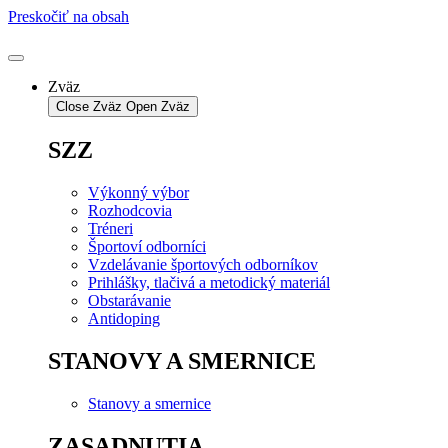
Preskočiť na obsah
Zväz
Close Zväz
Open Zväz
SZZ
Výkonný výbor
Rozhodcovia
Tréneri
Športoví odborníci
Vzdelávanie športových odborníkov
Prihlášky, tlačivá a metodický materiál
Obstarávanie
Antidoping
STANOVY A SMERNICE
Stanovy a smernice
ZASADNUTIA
====================
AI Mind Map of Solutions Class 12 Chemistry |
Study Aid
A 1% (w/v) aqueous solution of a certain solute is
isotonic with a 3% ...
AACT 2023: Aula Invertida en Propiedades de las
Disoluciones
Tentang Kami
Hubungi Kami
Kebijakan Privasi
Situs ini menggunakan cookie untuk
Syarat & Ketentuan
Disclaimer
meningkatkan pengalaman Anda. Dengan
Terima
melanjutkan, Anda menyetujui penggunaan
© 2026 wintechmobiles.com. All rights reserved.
====================
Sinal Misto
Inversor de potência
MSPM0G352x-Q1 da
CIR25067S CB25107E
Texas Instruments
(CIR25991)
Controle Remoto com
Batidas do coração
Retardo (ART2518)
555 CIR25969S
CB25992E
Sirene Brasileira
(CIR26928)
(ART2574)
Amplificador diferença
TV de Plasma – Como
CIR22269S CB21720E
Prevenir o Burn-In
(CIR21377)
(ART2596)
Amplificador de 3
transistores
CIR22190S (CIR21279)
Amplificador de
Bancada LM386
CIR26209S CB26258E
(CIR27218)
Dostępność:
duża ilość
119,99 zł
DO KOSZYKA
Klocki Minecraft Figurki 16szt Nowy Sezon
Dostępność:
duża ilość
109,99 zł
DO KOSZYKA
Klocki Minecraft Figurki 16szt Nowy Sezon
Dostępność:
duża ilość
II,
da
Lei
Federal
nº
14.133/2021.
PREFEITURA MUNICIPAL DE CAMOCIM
====================
* _REQUEST_:
The entries above hold a line with "Retardo (ART2518)" and a later line with "PREFEITURA MUNICIPAL DE CAMOCIM". Write out exactly those lines and all lines between, nothing more.

* _PROBLEM SOLUTION_:
Retardo (ART2518)
555 CIR25969S
CB25992E
Sirene Brasileira
(CIR26928)
(ART2574)
Amplificador diferença
TV de Plasma – Como
CIR22269S CB21720E
Prevenir o Burn-In
(CIR21377)
(ART2596)
Amplificador de 3
transistores
CIR22190S (CIR21279)
Amplificador de
Bancada LM386
CIR26209S CB26258E
(CIR27218)
Dostępność:
duża ilość
119,99 zł
DO KOSZYKA
Klocki Minecraft Figurki 16szt Nowy Sezon
Dostępność:
duża ilość
109,99 zł
DO KOSZYKA
Klocki Minecraft Figurki 16szt Nowy Sezon
Dostępność:
duża ilość
II,
da
Lei
Federal
nº
14.133/2021.
PREFEITURA MUNICIPAL DE CAMOCIM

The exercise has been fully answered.